The PUD energy storage program will include two, large-scale lithium ion batteries, one built by LG Chem and a second by Mitsubishi-GS Yuasa. Additionally, the PUD will deploy four strings of advanced vanadium flow batteries contained in 21 shipping containers, which will be built by UniEnergy Technologies, a PUD business customer. The batteries will be sited at substations in the utility’s service area.
Energy storage could help resolve a broad range of issues related to electric grid operations. Storage offers benefits related to frequency and voltage support, and could reduce the need to maintain spinning reserves for backup.
Controls integration and optimization software is one of the keystones of the PUD storage program. The control system will involve the different storage batteries, each with its own performance characteristics. The software will also integrate multiple types of renewable energy and manage demand response. The control system infrastructure is the next critical technology for utilities and the energy storage industry, advancing from merely demonstrating individual energy storage projects, to creating an easily deployable, scalable solution that will be integrated with other grid assets.
The controls and optimization software will be integrated with the PUD’s Alstom SCADA system.

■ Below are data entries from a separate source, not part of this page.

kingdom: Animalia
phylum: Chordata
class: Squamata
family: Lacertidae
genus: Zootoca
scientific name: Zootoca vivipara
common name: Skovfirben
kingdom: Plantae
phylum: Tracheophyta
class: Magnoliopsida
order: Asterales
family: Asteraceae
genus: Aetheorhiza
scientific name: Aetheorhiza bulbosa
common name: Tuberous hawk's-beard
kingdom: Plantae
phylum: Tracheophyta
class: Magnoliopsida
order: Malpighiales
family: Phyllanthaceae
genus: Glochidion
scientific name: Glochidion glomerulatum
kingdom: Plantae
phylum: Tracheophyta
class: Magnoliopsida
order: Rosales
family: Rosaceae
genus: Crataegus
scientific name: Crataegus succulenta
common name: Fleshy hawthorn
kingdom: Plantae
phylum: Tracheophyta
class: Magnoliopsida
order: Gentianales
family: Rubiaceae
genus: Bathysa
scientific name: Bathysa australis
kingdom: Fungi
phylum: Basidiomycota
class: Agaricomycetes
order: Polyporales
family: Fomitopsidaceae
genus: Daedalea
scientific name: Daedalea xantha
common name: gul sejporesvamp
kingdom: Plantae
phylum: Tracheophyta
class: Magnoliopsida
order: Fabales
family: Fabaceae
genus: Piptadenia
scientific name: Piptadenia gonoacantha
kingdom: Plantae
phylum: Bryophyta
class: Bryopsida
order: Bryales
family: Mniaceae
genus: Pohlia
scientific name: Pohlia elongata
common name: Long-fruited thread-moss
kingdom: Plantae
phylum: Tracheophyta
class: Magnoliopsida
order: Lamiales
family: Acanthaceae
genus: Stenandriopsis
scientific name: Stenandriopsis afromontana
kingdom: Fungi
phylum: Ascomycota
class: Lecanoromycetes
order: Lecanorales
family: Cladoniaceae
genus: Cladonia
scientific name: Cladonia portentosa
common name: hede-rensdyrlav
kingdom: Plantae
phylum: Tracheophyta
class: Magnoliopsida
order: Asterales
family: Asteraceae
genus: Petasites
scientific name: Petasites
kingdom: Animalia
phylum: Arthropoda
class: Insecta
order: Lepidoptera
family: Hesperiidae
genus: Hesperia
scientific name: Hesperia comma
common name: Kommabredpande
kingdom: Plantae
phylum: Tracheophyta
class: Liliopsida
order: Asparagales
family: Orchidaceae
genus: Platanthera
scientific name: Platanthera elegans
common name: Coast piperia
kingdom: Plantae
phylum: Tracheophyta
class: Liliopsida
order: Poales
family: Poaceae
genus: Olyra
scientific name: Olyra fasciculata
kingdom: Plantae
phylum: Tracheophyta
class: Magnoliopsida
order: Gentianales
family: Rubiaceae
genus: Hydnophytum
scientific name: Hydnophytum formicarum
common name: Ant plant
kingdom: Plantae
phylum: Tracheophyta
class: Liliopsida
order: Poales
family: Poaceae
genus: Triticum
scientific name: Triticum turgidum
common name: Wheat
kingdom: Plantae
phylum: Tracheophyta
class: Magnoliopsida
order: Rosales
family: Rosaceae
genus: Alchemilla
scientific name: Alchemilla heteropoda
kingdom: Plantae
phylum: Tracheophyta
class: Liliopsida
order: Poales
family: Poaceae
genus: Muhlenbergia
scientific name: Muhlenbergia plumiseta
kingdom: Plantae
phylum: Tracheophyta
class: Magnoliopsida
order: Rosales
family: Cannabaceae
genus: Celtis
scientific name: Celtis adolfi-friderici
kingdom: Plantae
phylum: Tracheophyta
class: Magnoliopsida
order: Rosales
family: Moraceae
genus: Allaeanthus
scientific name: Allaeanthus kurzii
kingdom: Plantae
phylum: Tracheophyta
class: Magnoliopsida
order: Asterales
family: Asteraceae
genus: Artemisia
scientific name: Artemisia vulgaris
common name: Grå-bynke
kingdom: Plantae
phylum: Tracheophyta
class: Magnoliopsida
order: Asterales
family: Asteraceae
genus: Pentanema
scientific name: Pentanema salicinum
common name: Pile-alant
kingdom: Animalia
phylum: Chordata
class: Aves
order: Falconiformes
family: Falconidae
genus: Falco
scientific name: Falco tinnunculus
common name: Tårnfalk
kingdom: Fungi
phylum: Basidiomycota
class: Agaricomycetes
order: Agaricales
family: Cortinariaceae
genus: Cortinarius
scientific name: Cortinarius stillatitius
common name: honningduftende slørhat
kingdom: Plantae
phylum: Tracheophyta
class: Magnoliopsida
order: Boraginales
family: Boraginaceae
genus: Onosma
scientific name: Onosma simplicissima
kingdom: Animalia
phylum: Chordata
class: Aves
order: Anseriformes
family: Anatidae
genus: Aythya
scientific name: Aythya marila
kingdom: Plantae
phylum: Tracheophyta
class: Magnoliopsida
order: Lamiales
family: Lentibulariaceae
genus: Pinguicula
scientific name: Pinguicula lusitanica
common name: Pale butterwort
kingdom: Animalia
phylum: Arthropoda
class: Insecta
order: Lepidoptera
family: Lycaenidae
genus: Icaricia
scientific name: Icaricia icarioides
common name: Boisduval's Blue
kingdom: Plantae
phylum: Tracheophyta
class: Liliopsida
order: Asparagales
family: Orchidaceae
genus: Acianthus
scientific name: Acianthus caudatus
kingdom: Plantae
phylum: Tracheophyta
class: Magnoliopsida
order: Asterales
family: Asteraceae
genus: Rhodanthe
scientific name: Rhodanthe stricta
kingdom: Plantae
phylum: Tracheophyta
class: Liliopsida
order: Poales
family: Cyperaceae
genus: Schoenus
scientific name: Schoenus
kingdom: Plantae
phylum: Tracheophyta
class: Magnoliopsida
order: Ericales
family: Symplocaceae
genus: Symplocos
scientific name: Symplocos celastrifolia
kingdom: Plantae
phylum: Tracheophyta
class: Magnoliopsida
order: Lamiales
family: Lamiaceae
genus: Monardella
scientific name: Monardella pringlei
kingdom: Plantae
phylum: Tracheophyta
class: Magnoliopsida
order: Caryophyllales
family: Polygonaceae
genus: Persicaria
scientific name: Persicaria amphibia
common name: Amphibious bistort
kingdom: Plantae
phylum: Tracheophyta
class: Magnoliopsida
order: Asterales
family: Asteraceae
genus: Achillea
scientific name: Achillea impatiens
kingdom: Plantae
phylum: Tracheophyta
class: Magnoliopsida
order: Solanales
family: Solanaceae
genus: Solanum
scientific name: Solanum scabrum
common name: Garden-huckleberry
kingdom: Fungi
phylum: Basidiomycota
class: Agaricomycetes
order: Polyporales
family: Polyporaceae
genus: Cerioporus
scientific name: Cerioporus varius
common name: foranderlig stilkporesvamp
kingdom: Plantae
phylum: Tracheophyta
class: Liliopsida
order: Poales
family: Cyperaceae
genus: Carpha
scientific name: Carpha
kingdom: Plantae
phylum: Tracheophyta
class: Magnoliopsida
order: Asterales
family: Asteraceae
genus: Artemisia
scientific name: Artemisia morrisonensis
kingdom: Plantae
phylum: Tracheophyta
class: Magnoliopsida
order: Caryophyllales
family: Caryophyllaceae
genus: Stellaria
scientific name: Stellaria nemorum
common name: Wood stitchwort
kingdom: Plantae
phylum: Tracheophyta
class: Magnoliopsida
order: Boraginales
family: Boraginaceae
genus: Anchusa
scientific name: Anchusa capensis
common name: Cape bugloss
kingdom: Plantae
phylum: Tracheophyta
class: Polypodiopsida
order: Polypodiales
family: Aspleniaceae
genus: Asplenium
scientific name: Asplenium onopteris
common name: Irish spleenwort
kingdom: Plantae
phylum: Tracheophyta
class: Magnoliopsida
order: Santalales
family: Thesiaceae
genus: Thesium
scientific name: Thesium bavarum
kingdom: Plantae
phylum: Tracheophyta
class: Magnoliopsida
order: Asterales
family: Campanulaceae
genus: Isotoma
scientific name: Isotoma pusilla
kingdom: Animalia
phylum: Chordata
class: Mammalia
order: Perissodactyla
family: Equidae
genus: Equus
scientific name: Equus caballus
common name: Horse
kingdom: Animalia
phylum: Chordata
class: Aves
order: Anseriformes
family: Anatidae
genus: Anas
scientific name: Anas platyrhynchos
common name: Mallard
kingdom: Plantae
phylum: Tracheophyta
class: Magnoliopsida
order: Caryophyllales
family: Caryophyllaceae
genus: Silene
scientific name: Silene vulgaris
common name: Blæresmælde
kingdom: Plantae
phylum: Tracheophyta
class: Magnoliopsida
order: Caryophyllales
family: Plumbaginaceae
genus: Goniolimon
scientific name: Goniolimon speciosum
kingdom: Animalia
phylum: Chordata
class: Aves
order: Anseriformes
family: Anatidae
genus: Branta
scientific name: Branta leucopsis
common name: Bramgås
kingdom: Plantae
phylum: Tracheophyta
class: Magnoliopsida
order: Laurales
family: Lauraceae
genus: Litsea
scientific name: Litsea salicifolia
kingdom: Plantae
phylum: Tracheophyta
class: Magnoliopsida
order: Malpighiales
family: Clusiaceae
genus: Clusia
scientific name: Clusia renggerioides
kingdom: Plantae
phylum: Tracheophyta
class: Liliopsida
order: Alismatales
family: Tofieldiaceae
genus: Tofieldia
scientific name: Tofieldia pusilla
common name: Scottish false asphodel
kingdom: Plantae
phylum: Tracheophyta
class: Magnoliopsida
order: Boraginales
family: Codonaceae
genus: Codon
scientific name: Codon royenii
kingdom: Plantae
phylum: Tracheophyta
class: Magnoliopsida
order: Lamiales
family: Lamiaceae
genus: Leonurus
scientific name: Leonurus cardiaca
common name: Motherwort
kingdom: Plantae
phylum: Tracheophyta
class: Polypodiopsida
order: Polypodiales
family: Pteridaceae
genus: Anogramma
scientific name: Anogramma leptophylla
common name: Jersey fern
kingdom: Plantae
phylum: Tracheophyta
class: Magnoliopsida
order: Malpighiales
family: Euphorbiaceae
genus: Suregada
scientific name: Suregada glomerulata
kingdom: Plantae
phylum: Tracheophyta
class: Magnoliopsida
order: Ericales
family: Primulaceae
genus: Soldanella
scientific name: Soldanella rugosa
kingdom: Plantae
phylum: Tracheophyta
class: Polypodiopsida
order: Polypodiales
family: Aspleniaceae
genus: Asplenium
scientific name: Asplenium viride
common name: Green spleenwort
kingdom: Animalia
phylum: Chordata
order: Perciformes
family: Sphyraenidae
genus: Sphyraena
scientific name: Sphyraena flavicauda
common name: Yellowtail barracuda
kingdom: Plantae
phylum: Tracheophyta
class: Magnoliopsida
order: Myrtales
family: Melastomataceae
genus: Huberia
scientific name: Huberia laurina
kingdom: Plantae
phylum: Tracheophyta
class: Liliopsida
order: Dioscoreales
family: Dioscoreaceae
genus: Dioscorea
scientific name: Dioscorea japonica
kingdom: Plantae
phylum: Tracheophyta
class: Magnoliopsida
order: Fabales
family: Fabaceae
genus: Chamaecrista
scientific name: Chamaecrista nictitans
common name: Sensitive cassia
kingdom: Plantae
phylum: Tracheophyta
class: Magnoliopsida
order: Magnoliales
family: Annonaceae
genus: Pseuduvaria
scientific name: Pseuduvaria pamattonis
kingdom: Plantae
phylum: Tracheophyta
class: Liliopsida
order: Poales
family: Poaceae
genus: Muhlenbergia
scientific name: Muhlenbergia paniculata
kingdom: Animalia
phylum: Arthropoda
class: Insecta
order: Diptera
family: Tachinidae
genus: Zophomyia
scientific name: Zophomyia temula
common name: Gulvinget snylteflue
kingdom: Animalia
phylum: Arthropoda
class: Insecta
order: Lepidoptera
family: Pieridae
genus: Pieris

“It will change how we operate our SCADA systems in that our distribution systems have always operated one-way from generating resources,” said PUD Assistant General Manager of Distribution and Engineering Chris Heimgartner. “We are currently working with Alstom Grid to model our distribution system to incorporate energy storage.”
Successful energy storage systems, coupled with demand response – buildings acting as batteries – will let utilities adaptively absorb load and produce power in response to real-time grid conditions in order to provide stability. The PUD will identify up to five megawatts of load with commercial and municipal customers who have the capacity to shift their energy consumption to meet regional needs to absorb or shed load. Control signals between demand response customers and the utility will be managed through the utility’s operations center.
A 2012 report by the University of Washington and University of Michigan engineering departments highlighted these and other operational benefits, including the significant value of using storage and demand response for arbitrage between periods of high and low demand. It also called out the value of ancillary services, such as frequency control, reserve and voltage control. The report reinforced that effective energy storage will reduce line congestion and transmission losses. It will minimize the need to run expensive power plants and to spill renewable energy during times of excess energy supply.
For the PUD and other utilities, energy storage is an invaluable tool in resolving issues related to intermittent energy sources. During times of high solar energy production, for example, batteries can be fueled for use later in the evening when customers are returning home and demand peaks.
“When our load and market prices are high, there’s potential to draw from the battery to minimize purchases,” said PUD Senior Manager of Power Supply Kelly Wallace. “Local renewable resources would provide the fuel, including small hydropower, biogas/biomass, solar and other distributed generation.”
Meanwhile, the PUD also plans to utilize energy storage to integrate a tidal energy pilot project in Puget Sound’s Admiralty Inlet. It will use an optimized battery charge/discharge algorithm to capture deep-cycle, variable frequency, variable-voltage energy, beyond what is currently commercially manageable. It will provide consistent, utility-grade power to the local distribution network.